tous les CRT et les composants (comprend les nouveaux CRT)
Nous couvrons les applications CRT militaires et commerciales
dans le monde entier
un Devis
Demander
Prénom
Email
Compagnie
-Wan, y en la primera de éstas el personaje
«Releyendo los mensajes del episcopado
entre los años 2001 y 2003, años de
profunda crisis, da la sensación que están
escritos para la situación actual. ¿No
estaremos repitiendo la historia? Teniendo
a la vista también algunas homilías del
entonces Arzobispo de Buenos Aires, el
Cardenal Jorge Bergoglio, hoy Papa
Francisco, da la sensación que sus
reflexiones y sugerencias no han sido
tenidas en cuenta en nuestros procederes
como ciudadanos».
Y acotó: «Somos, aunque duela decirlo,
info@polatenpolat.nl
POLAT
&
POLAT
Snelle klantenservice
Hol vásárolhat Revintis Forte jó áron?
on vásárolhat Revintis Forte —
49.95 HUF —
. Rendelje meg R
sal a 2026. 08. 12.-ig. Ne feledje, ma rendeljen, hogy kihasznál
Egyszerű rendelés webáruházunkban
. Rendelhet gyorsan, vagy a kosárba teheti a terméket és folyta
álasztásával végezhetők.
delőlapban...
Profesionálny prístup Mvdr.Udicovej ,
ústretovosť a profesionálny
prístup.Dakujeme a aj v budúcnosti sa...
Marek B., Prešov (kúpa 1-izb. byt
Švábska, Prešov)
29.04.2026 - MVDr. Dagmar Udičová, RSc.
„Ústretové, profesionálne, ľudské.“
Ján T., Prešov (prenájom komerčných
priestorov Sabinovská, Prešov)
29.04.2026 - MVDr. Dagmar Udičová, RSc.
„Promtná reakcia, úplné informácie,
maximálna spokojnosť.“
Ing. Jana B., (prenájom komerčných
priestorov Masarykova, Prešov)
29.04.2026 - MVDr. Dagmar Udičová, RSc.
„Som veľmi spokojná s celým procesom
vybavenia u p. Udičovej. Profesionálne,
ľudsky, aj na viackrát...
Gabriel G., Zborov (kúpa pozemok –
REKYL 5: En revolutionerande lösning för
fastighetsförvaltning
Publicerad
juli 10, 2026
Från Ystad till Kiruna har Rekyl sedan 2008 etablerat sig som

++++++++++

### TASK
Count the lines in the records above that contain the word "prenájom", and reply with the number alone.

### EXERCISE OUTPUT
2